残念ながら昨今は、すぐに役に立つ研究の方が重視される傾向があります。しかし歴史を振り返れば一見役に立たないと思われる理学の研究こそ、人類社会に強いインパクトを与えてきたことは明白です。即ち、自然への深い理解と知見によって、人類は自然観・宇宙観を深化させ、そしてそれらをシーズとして、人類社会を変革し、豊かにする科学技術を生み出してきました。例えば、ダーウィンの進化論が研究現場だけでなく人々の考え方を変え、量子論がエレクトロニクスの基礎を築き、地球の理解が身近な地震、気候温暖化の課題解決に役立ち、化学や分子生物学の発展が医療革命をもたらしました。一方、繁栄した人類社会は現在地球規模の多くの難問に直面しています。資源の枯渇、自然災害、環境破壊、気候変動などです。これらの問題に対しても、多様な切り口を持ち、事象を深く理解する理学への期待が高まっています。

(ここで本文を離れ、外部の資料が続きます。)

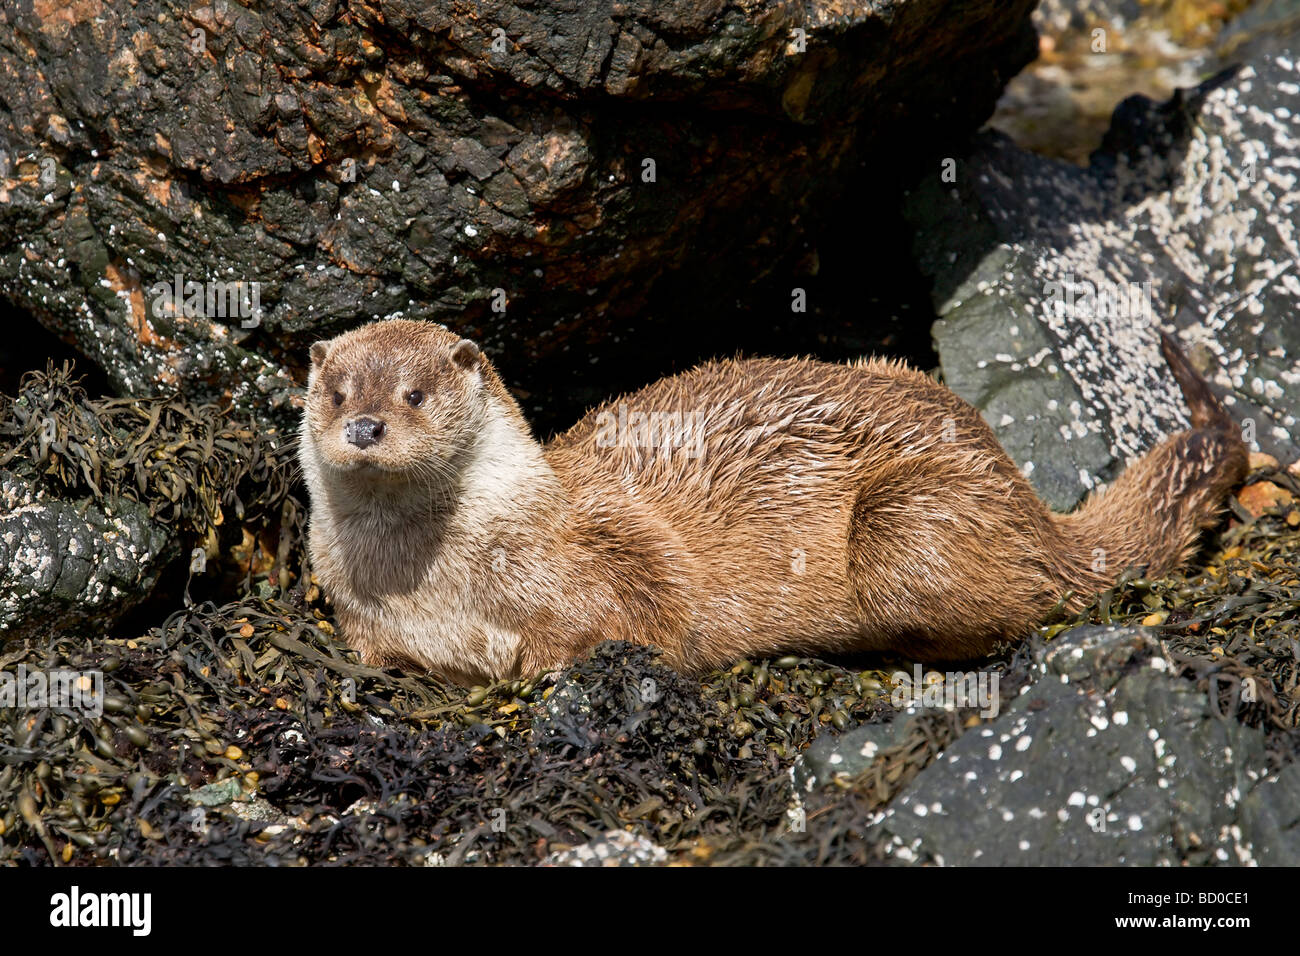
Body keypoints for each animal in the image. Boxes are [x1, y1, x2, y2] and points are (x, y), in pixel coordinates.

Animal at [297, 323, 1248, 686]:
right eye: (336, 392)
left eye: (416, 393)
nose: (367, 425)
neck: (439, 588)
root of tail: (1022, 494)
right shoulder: (362, 617)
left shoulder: (608, 558)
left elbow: (629, 622)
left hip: (914, 520)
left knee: (1024, 602)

理学部の附属研究施設には、木曽観測所(天文台、長野県木曽郡)、植物園(都内および栃木県日光市)、臨海実験所(神奈川県三浦市)などメインキャンパスから離れているものがあります。実は、理学の研究・教育活動は研究室の中だけには留まらないのです。南米チリ共和国北部にある理学系研究科附属天文学教育研究センターの天文台は、標高五六四〇mのチャナントール山の山頂にあり、天文台としては世界最高地点です。この場所で地上の望遠鏡からでは観測が困難であった赤外線を観測し、銀河や惑星の起源を探っています。現在さらに口径六・五mの大型望遠鏡(TAO, The University of Tokyo Atacama Observatory)の設置が進んでいます。このように理学のプロフェッショナル集団は、山の頂きから、水深数千メートルの海底・海溝、そして極地から熱帯地域まで、世界の果てまで、フロンティアを目指して活動しています。そこで活躍する理学部の学生や同僚の姿を見て、真理を追究するための飽くなき執念と情熱を感じ、理学部の一人として彼らを誇りに思います。
最後に理学の研究には国境がありません。学生の皆さんが行う研究成果も英語で世界へ発信されるでしょう。昨年十一月英BBCが選ぶ「ことしの女性一〇〇人」に理学部の大学院生、大小田結貴さん(物理学)が選ばれました。私たちの研究は世界につながっており、世界が注目しています。異質な文化に触れ、世界を肌で感じ、世界へ羽ばたけるような教育を実現するため、学部生、大学院院生を対象とした様々な国際交流プログラムを用意しています。
私は理学部の代表として、探究心に根ざした多様で息の長い研究をサポートしていきます。皆さん、ホットでクールなプロフェッショナル集団の一員として、新たな発見を求めて、理学の世界を探検しませんか。